The current, generic (holiday), label evidently allows for more flexibility.
So, Christmas returns to Leesburg, albeit in January.
The Thrilla, or the Rumble?
I’m reminded, writing this on Sunday morning, that- every so often- a snazzy boxer like Muhammad Ali would come up against a real no-nonsense fighter (in the prime of his career) like Joe Frazier, as in their bout at Madison Square Garden in 1971. This thought came in reading over the latest shenanigans in the PATH energy application.
They evidently tried to dance away from the proceedings (again) in requesting another stay in the timeline; they weren’t knocked out of the ring, but the hearing examiner did veto their bid for extension.
The tactics, over the past couple of years, for the folks behind the Potomac Appalachian Tramsnission Highline, have been to (seemingly) get all their ducks in a row for passage or denial by the State Corporation Commission, then try to put the process in the deep freeze.
Well, maybe to exhaust the mounting opposition.
The PATH design would string wires from West Virginia to Maryland, including a stretch across Northern Loudoun; you can imagine the feathers they’ve stirred up, especially since they’ve had trouble convincing the SCC of the need for the project.
Going back to one of my favorite analogies, I recall the early Cassius Clay possessing enough stamina to elude the best of heavyweight boxers (Sonny Liston, among others), simply wearing them down for the eventual bee’s stings.

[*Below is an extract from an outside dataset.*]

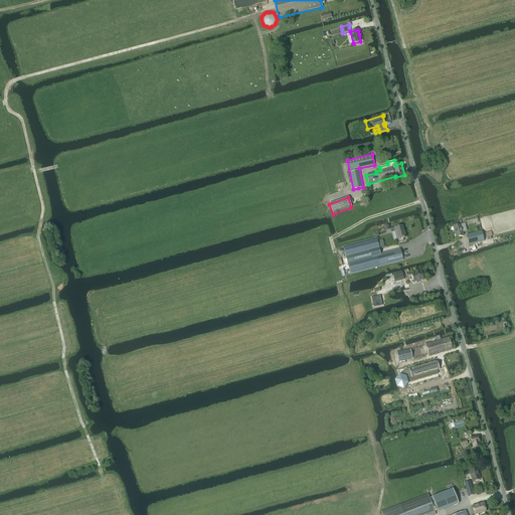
[(456,237),(464,235),(461,224),(453,226),(456,237)]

Well, in this case, the referee, or SCC Hearing Examiner, denied the PATH request to dance away from the fight; he ordered them to box.
He plans to bring the applicants to the table this week to formalize the next steps.
A local public hearing comes up on the 4th of February at Loudoun Valley High School in Purcellville.
You can bet the opposition will be out in force at that one- they had better; I’ve had the smart money on Allegheny Energy and American Electric Power all along. I would be very surprised if they- eventually- don’t get their way and prevail in the application.
I came to greatly appreciate the skill of the more mature Muhammad Ali, particularly in the bout against the heavily favored George Foreman, in Zaire in 1974. The eluding (and illusion) still paid off.
But, then again, the PATH opponents, this time, may have just caught their opponent in a vulnerable state, as Larry Holmes did with Ali in 1980.
The day of consolidated, overhead transmission lines may one day end in this part of the country, and the current amalgam of opposition seem to be on top of their game.
Just don’t put the lights out.
Lest we all forget the reason that many of us can sleep in tomorrow morning, here’s a reminder of local observances for Martin Luther King Junior Day. Activities in Loudoun County start with an assembly at 10 o’clock in the morning at the Courthouse Square in Leesburg, followed by a march to the Douglass Community Center- with organized programs for much of the afternoon.
Observances take sponsorship by cooperative efforts by the Douglass Alumni Association, Loudoun NAACP, the Bluemont Concert Series and the Baha’i Community of Loudoun.
Martin Luther King Junior came into the world 82 years ago in Atlanta- the son of a schoolteacher and Baptist Minister.
The Reverend King fought discrimination for over a decade until his assassination in 1968.
The United States began celebrating his birthday just 24 years ago.
We remember the man’s name today as almost synonymous with the words love, equality and non-violence.